La vicenda, come sottolineano i familiari, non può essere archiviata come una semplice fatalità. È necessario scavare a fondo per accertare ogni possibile responsabilità e comprendere il contesto in cui si è consumata la tragedia.
Su questo punto si è soffermato anche il giornale locale “L’inchiesta di Bagheria”, che con una lunga e coraggiosa riflessione ha sollevato interrogativi scomodi. Secondo il quotidiano, la villa teatro della tragedia sarebbe stata utilizzata per anni come location per feste ed eventi, apparentemente senza le necessarie licenze e misure di sicurezza. I proprietari, originari di Aspra, sembrano svaniti nel nulla, mentre la gestione dell’immobile resta avvolta in un alone di ambiguità. Chi affittava quella villa? Chi era responsabile dei controlli? E, soprattutto, chi avrebbe dovuto garantire la sicurezza degli invitati quella notte?
Queste sono le domande che pesano come macigni. Il giornale si chiede perché, a differenza di quanto accadrebbe in una normale abitazione privata in un caso simile, la struttura non sia stata posta sotto sequestro e i proprietari indagati per omicidio colposo. Perché, in questa vicenda, sembra esserci una certa fretta di “assolvere” i gestori?
L’editoriale è un atto d’accusa non solo verso chi potrebbe avere responsabilità dirette, ma anche contro il silenzio delle istituzioni locali, che non hanno ancora espresso una parola di vicinanza o una riflessione pubblica su un evento così grave accaduto sul loro territorio.

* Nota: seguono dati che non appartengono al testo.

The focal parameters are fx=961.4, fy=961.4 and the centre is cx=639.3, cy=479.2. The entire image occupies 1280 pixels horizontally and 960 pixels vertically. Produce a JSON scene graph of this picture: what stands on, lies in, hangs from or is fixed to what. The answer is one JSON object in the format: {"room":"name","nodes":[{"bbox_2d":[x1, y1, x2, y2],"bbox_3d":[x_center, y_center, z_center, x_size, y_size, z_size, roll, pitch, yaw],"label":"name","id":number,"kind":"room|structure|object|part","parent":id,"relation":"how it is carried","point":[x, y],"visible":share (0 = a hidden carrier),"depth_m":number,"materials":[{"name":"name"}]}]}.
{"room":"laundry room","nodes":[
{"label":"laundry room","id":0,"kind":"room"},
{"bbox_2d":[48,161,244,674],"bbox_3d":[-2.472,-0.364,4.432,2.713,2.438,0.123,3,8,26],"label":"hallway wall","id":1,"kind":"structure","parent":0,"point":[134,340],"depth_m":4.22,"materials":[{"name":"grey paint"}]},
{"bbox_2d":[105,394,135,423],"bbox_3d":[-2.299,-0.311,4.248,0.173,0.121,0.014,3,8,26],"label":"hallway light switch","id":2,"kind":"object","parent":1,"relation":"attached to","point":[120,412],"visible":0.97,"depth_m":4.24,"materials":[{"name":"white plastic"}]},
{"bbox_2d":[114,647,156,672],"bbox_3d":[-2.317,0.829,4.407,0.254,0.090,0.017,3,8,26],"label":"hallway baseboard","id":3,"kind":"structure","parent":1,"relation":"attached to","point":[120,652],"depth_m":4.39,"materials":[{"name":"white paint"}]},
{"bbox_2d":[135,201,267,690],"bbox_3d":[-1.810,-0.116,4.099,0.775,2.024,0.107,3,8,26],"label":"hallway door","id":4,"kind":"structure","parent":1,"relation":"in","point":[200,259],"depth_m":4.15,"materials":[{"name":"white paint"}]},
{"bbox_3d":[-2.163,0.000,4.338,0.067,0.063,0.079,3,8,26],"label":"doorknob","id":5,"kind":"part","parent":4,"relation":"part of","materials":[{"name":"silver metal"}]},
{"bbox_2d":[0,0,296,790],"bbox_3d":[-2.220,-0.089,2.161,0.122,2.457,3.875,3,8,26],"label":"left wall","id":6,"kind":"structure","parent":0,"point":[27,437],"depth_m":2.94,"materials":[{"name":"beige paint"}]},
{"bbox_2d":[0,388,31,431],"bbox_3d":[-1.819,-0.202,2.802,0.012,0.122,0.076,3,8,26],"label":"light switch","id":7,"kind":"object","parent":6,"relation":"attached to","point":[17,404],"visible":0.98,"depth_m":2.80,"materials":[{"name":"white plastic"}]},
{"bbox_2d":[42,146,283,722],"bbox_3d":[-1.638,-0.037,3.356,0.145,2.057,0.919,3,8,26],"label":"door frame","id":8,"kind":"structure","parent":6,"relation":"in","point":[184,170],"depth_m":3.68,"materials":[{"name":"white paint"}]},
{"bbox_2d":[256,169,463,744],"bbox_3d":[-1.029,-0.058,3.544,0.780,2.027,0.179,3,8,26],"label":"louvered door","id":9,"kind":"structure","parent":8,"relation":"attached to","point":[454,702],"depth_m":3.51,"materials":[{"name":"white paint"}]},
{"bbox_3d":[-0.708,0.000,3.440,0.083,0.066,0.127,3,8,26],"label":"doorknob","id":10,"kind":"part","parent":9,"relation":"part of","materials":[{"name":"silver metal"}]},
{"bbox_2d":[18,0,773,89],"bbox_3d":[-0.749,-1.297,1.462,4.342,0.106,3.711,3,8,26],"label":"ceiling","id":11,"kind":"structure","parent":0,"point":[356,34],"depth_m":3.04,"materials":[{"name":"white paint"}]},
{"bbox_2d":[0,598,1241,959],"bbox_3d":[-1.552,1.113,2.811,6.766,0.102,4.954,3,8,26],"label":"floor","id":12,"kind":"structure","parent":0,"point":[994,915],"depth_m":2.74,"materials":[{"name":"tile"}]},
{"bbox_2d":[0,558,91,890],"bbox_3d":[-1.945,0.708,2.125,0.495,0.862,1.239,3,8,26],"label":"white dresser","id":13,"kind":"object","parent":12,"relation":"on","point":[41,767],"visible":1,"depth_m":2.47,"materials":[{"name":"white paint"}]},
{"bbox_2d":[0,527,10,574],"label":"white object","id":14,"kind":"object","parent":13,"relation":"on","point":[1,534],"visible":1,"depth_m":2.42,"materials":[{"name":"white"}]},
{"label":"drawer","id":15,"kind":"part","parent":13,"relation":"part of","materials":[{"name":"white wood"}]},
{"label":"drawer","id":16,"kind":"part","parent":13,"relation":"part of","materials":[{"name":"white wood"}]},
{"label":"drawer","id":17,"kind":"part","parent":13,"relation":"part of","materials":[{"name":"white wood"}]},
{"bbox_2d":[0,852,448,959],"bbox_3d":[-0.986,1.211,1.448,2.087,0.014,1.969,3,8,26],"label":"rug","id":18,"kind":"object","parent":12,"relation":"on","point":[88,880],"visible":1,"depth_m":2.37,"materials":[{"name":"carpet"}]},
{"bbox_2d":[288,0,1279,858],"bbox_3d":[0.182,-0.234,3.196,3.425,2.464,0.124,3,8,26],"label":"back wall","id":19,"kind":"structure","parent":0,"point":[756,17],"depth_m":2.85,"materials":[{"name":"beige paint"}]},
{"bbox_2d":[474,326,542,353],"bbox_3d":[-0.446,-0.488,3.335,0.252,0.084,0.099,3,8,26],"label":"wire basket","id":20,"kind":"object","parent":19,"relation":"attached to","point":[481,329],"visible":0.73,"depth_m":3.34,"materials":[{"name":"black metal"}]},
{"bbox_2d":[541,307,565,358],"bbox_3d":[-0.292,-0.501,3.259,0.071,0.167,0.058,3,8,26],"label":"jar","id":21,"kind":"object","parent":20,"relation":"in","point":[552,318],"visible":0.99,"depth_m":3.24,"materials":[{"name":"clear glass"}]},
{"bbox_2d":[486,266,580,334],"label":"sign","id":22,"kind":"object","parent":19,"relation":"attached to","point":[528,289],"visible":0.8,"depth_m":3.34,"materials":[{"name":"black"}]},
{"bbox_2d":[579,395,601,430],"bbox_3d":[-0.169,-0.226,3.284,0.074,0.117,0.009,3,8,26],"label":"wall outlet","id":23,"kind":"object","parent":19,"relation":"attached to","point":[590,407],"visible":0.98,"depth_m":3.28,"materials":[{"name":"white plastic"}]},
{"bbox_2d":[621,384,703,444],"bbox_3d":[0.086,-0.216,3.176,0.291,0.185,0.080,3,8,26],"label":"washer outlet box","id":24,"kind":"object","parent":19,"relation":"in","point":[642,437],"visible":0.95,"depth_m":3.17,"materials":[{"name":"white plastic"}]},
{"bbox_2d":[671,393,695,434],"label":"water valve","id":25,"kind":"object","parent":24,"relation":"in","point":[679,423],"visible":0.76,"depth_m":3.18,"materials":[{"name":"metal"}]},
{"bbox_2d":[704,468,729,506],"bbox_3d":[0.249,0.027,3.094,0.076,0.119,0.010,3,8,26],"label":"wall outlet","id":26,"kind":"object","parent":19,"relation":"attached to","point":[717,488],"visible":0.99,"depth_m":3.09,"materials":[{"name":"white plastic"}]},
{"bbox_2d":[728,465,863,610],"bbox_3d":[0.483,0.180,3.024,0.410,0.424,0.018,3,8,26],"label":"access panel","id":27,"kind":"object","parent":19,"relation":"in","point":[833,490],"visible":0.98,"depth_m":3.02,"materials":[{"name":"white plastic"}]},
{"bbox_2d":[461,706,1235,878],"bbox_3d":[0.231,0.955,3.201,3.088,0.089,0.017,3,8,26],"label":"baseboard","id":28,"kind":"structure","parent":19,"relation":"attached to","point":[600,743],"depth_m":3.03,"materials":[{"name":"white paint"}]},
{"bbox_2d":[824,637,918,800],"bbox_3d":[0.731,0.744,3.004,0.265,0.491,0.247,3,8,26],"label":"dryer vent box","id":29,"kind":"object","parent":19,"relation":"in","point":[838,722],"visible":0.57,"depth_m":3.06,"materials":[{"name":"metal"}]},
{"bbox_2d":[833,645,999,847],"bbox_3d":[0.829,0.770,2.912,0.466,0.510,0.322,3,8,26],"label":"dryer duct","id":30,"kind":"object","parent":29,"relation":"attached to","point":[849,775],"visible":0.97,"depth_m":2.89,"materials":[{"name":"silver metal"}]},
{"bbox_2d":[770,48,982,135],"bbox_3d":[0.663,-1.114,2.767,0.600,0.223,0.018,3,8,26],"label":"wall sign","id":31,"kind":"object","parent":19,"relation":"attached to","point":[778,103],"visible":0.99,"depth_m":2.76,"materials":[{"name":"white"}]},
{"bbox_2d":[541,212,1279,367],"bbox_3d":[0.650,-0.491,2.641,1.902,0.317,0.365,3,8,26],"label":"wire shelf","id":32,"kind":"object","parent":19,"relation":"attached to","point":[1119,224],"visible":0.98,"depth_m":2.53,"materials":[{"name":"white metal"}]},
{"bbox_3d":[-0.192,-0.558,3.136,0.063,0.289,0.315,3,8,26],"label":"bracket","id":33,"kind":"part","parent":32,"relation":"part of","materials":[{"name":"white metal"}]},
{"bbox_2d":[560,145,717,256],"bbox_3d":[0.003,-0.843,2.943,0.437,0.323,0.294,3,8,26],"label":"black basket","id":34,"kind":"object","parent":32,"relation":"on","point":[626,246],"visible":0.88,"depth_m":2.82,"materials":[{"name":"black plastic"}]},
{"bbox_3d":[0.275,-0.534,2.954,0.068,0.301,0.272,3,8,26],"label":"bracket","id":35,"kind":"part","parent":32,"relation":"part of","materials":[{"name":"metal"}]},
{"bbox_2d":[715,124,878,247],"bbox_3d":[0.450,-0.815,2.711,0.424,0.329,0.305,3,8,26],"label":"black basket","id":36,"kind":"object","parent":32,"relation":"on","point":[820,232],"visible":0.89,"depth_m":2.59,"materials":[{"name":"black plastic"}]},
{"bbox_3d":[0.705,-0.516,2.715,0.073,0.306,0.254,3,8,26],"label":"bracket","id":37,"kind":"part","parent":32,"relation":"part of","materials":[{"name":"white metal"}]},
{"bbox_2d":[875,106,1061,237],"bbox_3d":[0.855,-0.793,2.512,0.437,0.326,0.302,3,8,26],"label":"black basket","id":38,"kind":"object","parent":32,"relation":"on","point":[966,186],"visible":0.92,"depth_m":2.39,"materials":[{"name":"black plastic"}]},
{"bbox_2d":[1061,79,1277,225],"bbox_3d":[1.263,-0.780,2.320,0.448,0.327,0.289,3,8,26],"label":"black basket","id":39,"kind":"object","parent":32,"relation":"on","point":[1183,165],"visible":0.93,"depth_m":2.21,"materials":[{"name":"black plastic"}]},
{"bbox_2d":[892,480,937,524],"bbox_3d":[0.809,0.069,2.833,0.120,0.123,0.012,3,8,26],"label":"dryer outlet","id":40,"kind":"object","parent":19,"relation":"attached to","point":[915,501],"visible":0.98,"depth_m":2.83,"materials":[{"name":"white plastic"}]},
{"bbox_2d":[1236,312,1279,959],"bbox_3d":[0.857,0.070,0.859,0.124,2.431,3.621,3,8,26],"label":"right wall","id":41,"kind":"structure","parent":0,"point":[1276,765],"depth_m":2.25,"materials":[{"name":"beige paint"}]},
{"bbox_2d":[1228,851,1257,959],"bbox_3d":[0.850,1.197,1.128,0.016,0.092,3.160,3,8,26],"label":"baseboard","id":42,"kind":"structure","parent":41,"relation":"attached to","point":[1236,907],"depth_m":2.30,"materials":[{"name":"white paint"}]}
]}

“Non parliamo del silenzio dovuto alle indagini,” precisa “L’inchiesta”, “ma di un silenzio incomprensibile di fronte a una tragedia che colpisce un’intera comunità. Perché tutta questa omertà?”

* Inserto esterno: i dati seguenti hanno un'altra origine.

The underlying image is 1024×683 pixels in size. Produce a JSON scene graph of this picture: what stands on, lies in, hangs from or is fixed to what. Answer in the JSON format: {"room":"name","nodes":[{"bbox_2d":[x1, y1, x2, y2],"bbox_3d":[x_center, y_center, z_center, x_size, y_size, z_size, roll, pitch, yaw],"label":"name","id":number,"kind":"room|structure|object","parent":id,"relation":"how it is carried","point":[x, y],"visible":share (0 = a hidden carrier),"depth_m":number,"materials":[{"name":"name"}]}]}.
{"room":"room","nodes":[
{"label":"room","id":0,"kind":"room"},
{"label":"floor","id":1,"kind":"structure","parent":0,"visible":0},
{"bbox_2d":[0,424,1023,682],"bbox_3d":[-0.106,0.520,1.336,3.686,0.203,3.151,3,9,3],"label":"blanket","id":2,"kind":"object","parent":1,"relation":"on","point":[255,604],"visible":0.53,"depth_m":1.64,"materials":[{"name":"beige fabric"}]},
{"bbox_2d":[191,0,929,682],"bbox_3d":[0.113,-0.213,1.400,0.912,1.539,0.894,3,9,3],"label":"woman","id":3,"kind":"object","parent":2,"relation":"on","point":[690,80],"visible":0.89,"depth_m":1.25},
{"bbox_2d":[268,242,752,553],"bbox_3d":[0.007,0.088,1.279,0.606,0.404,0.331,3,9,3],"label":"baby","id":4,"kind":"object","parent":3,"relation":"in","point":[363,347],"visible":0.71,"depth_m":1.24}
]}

Il caso di Simona Cinà, quindi, va oltre il dramma personale. Rischia di diventare l’emblema di un sistema in cui le regole e la sicurezza vengono sistematicamente ignorate. Il dolore dei suoi genitori si unisce alle domande dei cittadini e alle ombre di una gestione “in nero” di una villa per eventi, che per anni avrebbe operato senza controlli né responsabilità. “Non cerchiamo follower o like,” conclude l’editoriale, “vogliamo solo che emerga la verità e che una tragedia simile non accada mai più”.